List every line from the entries below that contains the word "each".
┌──
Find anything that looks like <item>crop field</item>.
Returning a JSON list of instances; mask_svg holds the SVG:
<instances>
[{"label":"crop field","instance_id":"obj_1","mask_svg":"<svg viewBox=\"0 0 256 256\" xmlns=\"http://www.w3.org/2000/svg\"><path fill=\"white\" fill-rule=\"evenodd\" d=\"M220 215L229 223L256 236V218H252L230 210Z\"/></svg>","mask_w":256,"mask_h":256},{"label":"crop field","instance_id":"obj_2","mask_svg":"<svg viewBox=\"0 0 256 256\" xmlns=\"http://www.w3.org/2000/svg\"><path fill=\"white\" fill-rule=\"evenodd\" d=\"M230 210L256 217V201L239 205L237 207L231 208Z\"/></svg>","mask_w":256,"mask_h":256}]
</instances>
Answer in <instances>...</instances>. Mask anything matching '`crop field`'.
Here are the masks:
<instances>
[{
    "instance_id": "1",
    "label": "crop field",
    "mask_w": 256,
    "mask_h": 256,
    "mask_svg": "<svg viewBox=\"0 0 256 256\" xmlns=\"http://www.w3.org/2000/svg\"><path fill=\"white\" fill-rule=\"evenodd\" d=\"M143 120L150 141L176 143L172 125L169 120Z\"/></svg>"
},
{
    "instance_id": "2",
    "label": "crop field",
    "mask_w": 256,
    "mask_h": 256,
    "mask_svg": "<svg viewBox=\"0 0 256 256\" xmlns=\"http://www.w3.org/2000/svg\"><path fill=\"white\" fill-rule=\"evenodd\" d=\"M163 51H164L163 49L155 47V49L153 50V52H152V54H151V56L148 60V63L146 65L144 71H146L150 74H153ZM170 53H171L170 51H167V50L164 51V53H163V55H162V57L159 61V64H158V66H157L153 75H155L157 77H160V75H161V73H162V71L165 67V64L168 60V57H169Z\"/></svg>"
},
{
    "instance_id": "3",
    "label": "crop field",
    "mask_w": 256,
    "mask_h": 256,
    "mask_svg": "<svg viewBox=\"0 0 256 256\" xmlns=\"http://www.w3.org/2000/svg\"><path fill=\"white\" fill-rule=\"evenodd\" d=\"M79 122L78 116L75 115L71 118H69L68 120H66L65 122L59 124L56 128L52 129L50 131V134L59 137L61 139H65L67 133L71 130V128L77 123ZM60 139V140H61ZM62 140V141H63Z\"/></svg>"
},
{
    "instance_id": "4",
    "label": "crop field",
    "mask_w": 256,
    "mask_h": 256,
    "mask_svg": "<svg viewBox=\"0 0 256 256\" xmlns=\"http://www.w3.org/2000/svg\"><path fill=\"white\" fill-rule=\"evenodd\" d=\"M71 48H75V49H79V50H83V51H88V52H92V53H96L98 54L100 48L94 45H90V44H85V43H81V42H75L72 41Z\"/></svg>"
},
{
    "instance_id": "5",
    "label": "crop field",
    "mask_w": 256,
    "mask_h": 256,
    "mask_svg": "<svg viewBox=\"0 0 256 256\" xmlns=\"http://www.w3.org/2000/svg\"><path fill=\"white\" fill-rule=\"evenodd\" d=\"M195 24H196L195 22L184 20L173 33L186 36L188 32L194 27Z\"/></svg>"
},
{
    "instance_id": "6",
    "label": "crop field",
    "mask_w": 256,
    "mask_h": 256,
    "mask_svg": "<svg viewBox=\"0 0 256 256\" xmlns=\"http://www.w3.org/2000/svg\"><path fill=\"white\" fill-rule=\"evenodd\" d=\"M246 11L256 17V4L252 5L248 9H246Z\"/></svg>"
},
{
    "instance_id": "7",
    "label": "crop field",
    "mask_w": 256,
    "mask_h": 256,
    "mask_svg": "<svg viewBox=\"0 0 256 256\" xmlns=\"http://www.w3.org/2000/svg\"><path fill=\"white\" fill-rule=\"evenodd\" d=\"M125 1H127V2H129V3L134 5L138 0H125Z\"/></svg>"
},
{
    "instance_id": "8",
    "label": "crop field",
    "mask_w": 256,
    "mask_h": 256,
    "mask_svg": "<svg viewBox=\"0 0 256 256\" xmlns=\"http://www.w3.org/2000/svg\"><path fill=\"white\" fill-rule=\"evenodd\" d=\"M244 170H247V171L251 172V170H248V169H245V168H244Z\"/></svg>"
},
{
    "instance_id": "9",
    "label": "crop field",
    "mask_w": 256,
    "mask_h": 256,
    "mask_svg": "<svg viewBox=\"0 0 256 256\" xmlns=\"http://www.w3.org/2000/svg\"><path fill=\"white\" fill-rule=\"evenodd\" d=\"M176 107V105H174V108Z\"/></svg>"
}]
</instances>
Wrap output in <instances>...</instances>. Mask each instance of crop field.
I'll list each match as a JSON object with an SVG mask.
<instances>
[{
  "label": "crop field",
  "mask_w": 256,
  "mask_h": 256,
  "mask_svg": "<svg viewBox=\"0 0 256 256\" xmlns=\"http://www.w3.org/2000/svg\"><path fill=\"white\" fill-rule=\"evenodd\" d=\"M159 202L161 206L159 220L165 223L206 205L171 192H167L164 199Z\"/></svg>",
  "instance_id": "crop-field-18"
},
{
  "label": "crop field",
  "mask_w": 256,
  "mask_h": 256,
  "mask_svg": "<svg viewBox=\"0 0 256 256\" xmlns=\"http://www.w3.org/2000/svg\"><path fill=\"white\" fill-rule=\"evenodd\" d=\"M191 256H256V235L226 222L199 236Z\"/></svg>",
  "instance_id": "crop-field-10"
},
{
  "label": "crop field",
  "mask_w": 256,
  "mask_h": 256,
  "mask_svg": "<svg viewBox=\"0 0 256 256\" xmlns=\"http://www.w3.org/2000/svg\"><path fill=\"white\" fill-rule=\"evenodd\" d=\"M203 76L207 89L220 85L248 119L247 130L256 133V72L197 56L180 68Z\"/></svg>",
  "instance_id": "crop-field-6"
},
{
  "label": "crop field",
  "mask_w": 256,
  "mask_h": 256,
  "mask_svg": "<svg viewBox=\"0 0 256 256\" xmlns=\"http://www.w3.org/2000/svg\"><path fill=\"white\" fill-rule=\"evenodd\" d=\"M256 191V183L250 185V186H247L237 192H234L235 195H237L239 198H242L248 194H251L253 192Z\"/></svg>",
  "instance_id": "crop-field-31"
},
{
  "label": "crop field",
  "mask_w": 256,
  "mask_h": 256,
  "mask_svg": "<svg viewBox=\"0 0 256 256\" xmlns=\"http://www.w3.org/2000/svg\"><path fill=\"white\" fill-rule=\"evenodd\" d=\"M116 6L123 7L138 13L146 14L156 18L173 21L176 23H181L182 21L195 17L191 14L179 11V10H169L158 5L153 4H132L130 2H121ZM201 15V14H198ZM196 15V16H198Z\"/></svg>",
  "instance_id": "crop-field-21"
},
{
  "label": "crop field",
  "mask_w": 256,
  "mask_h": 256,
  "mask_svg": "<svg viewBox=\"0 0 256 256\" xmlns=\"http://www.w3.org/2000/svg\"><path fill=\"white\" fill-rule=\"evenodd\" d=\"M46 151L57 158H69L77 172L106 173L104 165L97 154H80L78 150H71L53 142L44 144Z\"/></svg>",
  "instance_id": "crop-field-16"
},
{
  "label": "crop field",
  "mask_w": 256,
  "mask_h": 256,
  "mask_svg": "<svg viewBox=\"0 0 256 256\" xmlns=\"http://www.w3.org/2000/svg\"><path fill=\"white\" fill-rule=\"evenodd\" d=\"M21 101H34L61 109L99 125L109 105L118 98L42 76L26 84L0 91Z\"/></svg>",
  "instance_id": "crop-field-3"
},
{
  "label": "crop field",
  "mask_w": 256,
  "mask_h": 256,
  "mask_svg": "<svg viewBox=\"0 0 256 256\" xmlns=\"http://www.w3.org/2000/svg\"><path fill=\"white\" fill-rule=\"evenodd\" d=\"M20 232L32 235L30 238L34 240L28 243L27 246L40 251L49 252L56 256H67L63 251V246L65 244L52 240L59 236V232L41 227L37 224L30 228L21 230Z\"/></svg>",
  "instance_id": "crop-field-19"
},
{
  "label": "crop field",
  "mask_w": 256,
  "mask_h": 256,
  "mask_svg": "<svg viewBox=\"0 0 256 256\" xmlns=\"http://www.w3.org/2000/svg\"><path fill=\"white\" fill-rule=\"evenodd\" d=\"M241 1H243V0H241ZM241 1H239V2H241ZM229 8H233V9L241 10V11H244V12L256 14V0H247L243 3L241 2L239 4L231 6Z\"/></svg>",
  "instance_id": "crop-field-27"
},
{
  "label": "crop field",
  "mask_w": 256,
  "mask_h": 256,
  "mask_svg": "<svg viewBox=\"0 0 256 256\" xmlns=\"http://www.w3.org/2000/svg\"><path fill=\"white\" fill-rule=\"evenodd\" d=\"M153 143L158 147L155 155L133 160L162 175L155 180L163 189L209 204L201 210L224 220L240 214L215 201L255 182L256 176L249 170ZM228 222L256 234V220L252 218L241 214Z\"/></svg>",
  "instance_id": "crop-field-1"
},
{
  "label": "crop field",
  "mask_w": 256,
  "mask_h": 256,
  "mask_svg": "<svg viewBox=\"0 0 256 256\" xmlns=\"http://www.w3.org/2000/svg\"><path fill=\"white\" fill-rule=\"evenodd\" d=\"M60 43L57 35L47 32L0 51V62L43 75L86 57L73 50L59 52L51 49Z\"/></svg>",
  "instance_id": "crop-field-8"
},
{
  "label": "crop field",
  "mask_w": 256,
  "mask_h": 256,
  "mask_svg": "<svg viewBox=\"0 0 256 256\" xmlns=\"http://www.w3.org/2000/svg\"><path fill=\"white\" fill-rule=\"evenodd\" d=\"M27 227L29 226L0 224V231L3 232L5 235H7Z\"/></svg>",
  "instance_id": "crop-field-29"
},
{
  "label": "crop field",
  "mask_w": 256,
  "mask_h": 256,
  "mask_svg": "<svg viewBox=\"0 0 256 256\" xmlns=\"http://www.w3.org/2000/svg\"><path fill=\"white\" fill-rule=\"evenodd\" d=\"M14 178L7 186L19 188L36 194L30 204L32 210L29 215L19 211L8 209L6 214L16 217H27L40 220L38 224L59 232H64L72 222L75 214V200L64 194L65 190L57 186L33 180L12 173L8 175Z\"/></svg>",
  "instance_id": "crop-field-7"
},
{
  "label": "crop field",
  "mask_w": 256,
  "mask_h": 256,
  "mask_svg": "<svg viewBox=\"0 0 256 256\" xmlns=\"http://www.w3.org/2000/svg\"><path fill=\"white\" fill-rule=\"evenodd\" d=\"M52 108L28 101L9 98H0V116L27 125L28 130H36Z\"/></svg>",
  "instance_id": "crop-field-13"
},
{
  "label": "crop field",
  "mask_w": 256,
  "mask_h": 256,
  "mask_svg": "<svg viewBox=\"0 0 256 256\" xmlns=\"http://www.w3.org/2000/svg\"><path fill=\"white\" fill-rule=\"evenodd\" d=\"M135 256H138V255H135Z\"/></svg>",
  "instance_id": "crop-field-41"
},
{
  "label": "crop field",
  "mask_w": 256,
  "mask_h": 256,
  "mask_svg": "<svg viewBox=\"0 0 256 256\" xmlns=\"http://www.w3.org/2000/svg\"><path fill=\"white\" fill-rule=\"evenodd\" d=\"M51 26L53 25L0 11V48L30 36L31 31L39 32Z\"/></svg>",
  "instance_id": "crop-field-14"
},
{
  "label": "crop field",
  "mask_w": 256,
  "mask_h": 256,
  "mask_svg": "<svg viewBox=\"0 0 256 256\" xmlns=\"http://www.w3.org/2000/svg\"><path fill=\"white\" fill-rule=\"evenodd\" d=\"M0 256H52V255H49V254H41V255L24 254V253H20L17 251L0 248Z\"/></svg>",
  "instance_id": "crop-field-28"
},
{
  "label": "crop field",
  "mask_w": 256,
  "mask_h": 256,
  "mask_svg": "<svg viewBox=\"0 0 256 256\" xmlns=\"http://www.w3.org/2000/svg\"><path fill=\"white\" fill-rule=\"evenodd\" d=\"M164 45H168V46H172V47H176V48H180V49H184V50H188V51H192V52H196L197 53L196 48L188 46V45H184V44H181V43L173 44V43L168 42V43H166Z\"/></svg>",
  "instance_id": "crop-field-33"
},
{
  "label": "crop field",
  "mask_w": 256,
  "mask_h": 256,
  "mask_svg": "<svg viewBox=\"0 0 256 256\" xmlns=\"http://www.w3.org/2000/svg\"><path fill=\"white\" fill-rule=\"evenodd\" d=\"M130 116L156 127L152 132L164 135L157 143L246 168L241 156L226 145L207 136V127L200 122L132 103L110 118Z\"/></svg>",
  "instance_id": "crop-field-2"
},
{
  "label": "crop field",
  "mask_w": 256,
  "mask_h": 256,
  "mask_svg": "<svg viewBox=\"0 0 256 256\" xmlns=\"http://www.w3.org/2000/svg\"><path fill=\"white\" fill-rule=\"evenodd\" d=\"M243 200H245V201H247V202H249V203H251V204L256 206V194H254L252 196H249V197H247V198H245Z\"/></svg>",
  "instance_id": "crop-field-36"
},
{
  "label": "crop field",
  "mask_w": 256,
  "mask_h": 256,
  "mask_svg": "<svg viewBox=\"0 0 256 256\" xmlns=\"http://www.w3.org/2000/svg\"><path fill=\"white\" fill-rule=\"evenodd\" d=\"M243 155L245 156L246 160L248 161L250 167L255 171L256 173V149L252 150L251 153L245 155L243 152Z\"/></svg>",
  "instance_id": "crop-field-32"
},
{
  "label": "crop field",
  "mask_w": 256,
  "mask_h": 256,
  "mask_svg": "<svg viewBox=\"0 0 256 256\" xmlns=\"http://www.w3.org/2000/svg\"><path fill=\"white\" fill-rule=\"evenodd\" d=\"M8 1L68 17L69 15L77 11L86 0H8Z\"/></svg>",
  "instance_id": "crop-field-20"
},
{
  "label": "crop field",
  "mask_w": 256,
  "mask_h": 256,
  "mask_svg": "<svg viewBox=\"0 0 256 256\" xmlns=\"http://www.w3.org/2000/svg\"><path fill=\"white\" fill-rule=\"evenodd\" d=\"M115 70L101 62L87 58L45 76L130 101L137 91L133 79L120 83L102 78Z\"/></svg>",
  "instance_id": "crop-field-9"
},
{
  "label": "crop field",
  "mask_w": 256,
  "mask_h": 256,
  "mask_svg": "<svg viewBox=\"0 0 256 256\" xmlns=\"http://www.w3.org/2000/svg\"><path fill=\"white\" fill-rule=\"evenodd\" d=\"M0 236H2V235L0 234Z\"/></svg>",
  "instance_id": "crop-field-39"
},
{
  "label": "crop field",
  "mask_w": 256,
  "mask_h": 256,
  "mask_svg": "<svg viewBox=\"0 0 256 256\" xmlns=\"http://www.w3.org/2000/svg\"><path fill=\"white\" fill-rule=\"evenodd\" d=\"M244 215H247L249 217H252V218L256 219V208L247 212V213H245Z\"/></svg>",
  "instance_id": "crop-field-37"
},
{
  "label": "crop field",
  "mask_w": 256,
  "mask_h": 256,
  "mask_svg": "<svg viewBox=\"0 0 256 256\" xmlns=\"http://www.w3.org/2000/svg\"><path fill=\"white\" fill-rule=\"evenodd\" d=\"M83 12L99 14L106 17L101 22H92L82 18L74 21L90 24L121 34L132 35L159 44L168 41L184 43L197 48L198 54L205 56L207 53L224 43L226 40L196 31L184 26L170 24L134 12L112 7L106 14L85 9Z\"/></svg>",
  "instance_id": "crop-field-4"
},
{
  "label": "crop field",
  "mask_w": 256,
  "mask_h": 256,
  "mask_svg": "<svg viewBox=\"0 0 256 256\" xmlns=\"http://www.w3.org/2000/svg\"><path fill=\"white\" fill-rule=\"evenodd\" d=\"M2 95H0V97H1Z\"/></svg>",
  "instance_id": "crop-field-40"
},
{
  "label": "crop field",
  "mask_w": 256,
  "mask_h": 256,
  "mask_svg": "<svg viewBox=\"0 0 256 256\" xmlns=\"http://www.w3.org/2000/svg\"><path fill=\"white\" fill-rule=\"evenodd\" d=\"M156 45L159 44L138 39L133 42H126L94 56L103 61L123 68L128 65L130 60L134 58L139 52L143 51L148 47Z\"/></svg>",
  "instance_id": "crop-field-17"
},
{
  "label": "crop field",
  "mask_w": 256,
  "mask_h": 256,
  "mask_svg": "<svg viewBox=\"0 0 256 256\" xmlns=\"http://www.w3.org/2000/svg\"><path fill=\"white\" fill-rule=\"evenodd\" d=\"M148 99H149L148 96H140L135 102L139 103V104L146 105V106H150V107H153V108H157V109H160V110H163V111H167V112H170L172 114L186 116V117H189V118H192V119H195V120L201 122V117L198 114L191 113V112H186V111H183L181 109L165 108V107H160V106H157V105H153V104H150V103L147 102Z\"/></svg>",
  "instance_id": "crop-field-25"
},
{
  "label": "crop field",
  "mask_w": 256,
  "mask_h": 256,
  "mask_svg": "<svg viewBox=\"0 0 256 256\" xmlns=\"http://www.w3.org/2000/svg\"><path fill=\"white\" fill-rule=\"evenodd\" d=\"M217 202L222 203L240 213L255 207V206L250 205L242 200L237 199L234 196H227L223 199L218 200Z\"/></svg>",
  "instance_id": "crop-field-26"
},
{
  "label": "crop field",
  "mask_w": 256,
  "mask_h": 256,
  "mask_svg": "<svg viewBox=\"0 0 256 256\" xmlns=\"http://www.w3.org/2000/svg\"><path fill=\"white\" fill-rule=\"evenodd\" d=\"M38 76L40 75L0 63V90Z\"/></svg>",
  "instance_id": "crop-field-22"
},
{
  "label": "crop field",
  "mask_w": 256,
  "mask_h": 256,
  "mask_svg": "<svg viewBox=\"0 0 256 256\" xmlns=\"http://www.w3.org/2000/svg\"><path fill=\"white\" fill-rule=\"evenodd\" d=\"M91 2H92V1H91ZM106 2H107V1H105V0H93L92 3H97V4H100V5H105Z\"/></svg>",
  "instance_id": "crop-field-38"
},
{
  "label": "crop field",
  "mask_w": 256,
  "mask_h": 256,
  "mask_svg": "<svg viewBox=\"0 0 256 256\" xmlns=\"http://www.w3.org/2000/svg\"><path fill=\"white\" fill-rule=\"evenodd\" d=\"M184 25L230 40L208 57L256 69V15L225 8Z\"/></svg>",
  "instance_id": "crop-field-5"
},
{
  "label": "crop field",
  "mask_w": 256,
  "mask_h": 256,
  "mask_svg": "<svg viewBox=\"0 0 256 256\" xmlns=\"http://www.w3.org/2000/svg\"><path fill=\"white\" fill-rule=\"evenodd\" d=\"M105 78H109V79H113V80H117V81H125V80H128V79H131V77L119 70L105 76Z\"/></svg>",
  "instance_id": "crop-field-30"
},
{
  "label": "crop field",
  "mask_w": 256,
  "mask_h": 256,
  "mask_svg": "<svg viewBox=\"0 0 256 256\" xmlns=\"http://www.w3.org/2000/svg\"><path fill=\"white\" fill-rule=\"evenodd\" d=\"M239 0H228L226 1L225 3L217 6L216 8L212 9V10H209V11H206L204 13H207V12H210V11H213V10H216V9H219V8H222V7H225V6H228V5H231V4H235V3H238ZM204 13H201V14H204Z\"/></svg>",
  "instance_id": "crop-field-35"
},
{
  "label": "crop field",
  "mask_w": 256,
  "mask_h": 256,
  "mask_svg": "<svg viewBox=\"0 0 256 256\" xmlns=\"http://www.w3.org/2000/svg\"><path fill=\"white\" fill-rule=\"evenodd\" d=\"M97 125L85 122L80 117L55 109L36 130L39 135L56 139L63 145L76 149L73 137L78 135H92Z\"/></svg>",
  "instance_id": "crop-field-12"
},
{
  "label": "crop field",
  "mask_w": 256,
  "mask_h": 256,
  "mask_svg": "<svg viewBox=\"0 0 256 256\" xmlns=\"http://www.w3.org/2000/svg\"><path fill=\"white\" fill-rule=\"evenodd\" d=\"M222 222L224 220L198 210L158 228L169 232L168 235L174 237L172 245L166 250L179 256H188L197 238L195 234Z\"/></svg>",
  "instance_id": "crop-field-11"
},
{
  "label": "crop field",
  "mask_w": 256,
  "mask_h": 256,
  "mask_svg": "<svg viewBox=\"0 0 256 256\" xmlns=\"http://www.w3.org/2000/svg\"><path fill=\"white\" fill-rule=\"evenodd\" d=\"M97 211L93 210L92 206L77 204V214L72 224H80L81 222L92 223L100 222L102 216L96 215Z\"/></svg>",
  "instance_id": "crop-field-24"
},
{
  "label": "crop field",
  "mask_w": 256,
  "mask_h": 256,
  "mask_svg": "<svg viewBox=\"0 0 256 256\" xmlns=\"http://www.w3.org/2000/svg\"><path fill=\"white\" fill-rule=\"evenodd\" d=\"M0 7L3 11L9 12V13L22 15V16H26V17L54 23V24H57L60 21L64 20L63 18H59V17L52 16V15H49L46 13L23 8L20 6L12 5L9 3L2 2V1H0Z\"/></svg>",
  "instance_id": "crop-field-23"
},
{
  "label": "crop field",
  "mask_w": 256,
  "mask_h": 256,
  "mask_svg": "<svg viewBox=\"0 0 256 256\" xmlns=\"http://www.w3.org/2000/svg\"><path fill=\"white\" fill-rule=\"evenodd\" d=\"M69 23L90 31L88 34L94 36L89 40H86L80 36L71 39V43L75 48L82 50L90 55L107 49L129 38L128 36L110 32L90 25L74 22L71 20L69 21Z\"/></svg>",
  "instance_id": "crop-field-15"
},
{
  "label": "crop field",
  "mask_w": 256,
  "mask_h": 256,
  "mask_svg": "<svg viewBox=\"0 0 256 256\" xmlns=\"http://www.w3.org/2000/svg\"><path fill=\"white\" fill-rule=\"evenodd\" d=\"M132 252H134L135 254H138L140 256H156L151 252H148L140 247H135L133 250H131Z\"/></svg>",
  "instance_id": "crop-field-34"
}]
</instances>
└──
ANSWER TO THE EXERCISE:
Wrap output in <instances>...</instances>. Mask each instance of crop field.
I'll list each match as a JSON object with an SVG mask.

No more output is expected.